Tasks for this exercise:
a. Name every Layer 3 multicast protocol listed in the multicast protocols text.
b. Transcribe a passage from the multicast protocols text, starting at the words "Layer 2 multicast protocols—IGMP" and ending after the words "the related chapters.".

Source extract:
○ ○ ○ ○ ○
Figure 7 IPv6-to-MAC address mapping




Because of the duplicate mapping from multicast IP address to multicast MAC address, the device might inadvertently send multicast protocol packets as multicast data in Layer 2 forwarding. To avoid this, do not use the IP multicast addresses that are mapped to multicast MAC addresses 0100-5E00-00xx and 3333-0000-00xx (where "x" represents any hexadecimal number from 0 to F).

Multicast protocols

Multicast protocols include the following categories:

·     Layer 3 and Layer 2 multicast protocols:

¡     Layer 3 multicast refers to IP multicast operating at the network layer.

Layer 3 multicast protocols—IGMP, MLD, PIM, IPv6 PIM, MSDP, MBGP, and IPv6 MBGP.

¡     Layer 2 multicast refers to IP multicast operating at the data link layer.

Layer 2 multicast protocols—IGMP snooping, MLD snooping, PIM snooping, IPv6 PIM snooping, multicast VLAN, and IPv6 multicast VLAN.

·     IPv4 and IPv6 multicast protocols:

¡     For IPv4 networks—IGMP snooping, PIM snooping, multicast VLAN, IGMP, PIM, MSDP, and MBGP.

¡     For IPv6 networks—MLD snooping, IPv6 PIM snooping, IPv6 multicast VLAN, MLD, IPv6 PIM, and IPv6 MBGP.

This section provides only general descriptions about applications and functions of the Layer 2 and Layer 3 multicast protocols in a network. For more information about these protocols, see the related chapters.

Layer 3 multicast protocols

In Figure 8, Layer 3 multicast protocols include multicast group management protocols and multicast routing protocols.
○ ○ ○ ○ ○
Study material:
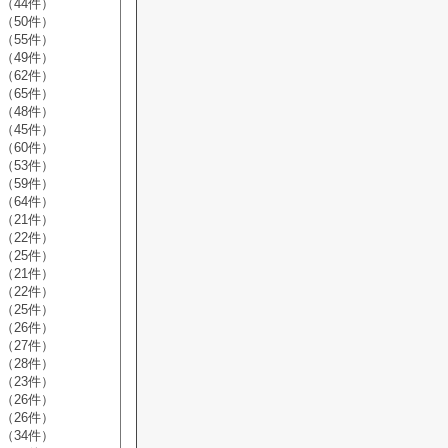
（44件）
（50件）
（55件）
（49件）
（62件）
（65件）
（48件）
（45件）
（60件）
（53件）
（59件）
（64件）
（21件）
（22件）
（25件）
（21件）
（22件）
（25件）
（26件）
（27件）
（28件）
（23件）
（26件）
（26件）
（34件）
○ ○ ○ ○ ○
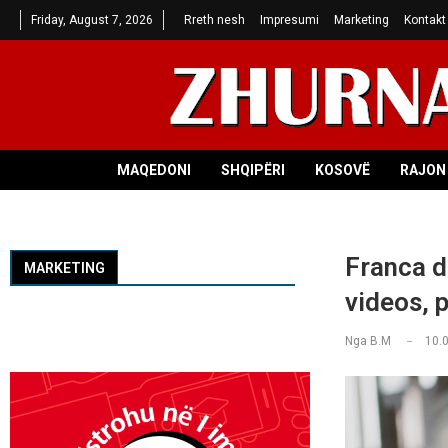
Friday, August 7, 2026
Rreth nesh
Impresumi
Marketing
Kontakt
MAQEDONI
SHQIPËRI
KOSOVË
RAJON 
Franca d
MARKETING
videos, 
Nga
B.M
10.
○ ○ ○ ○ ○
Answers for the exercise:
a. IGMP, MLD, PIM, IPv6 PIM, MSDP, MBGP, and IPv6 MBGP

b.
Layer 2 multicast protocols—IGMP snooping, MLD snooping, PIM snooping, IPv6 PIM snooping, multicast VLAN, and IPv6 multicast VLAN.

·     IPv4 and IPv6 multicast protocols:

¡     For IPv4 networks—IGMP snooping, PIM snooping, multicast VLAN, IGMP, PIM, MSDP, and MBGP.

¡     For IPv6 networks—MLD snooping, IPv6 PIM snooping, IPv6 multicast VLAN, MLD, IPv6 PIM, and IPv6 MBGP.

This section provides only general descriptions about applications and functions of the Layer 2 and Layer 3 multicast protocols in a network. For more information about these protocols, see the related chapters.